I know the fundamentals: I’m a mother, a sister, a partner, and a friend. But who am I, really? 

I used to love going out with friends. I used to love baking. I used to love experimenting with food. I used to paint, draw, and play games. There was joy around leaving the house even if it was to go sit in someone else’s. There was fun in reading a book or watching a movie. 

Now I find myself staying in, rewatching old movies, and declining plans that feel like too much work. Does that mean I am no longer me?

I used to be a fiery personality, always up for a fight, ready to defend myself and others. Now I’m much happier walking away and only arguing with a clearer head. I used to have a large group of friends that I did everything with – now I find myself with two at the most. 

Is it me? Did I make it hard to be my friend? Or have I changed the parameters of what it means to be my friend?

I vaguely remember who I used to be, and I know that I am no longer her. I am not entirely sure when this shift happened, but it was probably somewhere between losing my mom before I was ready, becoming a mother and suddenly being responsible for a little human, or uprooting my life and moving countries twice in six years to end up back in the UAE. 
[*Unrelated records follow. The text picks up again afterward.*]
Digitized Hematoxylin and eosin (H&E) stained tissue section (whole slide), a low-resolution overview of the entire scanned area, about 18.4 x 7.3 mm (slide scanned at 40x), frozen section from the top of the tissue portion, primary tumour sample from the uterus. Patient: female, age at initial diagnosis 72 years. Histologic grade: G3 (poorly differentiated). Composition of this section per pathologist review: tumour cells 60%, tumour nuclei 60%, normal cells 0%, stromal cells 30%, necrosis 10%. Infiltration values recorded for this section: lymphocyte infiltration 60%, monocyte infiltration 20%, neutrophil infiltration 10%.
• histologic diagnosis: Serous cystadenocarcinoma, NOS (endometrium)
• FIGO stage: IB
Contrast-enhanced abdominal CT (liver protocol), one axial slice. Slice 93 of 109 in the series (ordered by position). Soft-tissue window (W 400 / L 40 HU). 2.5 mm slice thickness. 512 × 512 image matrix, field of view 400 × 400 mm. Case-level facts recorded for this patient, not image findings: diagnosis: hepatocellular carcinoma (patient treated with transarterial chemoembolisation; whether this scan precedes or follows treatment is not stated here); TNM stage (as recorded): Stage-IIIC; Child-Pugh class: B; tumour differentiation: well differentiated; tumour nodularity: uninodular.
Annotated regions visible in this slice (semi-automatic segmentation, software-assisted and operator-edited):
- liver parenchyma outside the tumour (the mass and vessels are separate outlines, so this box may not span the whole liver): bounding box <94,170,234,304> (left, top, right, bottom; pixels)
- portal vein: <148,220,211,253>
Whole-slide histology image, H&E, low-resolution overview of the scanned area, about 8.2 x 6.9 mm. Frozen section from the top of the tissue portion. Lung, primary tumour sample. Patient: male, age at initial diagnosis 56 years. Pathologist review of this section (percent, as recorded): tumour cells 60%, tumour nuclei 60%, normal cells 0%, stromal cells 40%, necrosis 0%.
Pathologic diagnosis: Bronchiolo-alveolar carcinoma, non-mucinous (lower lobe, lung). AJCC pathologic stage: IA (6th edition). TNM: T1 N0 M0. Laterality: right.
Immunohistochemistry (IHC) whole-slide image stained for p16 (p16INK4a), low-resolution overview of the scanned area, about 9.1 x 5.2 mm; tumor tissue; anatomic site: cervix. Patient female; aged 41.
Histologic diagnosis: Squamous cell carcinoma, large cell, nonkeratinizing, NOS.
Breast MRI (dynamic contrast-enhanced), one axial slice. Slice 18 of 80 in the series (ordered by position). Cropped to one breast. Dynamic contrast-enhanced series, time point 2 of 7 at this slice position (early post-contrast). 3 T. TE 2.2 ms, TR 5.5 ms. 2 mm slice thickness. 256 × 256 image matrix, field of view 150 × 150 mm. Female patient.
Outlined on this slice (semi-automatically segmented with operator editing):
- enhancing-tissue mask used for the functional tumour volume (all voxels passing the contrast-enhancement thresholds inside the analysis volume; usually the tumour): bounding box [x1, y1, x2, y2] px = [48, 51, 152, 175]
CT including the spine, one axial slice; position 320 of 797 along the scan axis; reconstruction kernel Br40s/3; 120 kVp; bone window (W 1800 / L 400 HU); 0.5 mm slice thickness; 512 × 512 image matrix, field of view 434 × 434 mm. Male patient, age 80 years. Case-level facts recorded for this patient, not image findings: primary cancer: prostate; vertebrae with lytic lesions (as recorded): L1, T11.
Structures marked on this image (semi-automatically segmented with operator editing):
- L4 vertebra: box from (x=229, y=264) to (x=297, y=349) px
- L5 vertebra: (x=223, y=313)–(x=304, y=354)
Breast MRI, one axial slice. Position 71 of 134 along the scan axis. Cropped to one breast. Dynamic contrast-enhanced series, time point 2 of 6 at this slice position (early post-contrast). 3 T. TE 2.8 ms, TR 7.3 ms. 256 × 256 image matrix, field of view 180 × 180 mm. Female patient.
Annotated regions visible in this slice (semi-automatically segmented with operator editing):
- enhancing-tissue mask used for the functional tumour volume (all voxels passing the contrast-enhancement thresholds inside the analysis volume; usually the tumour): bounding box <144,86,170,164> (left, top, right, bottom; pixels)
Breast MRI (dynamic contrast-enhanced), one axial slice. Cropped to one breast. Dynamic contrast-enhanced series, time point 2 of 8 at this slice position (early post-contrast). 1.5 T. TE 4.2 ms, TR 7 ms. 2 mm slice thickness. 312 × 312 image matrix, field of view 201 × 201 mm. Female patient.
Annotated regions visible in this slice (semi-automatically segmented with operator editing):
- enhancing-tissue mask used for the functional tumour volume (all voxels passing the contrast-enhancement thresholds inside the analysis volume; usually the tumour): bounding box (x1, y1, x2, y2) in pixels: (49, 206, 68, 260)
Dealing with all these changes in a short span of time didn’t leave much room to process and evaluate how it was changing me. Then again, we hear that this comes with age and responsibilities, both of which are impacted by the choices you make – in my case, having a child.

I compare myself to those around me, going out, having fun, with loads of friends and loads of time. I tried to fit in and be one of those girls but that doesn’t fit into my life anymore. 

 I still love to make people happy, I love to make them smile, I love to cook for them, bake for them. I still enjoy a good book and the occasional new movie. I see my friends when I can and want to. I’m happy to do the things that once brought me so much joy, but only if they fit into my life.

I could make more time for the old things I loved, I could make more of an effort, but the energy required to do so is energy I need to invest elsewhere like raising my daughter, working full time, doing my nails and…well, maintaining my sanity.

Understanding this and accepting that my life has shifted and morphed into something new took some time. It was hard to accept at first because no one else saw it for what it was but for me it was freedom. Freedom to do what I want to do without feeling guilty or like I wasn’t doing enough. It was strange taking ownership of my life without taking everyone else’s feelings into account. Where I am now is fulfilling in a new way, a different way. It’s natural. It fits.

If you’re feeling lost in who you are, stop moving. Stop living for other people’s expectations of what a 20-something is supposed to be doing. Stop showing up for people out of guilt. Focus on the things that truly make you happy, the things that truly matter to YOU because only you can decide who you are or who you want to be.

So for now I am me. I am a homebody rewatching old shows. I am the mom who sometimes bakes – and now I have a little helper. I am the friend who shows up for birthdays and special occasions. I am the sister who won’t go to the club with you but will bring you water the next morning. I am the partner happy to sit and watch you play video games while I write something. I am me.

Who knows who I’ll be in the future, but for now, I am me.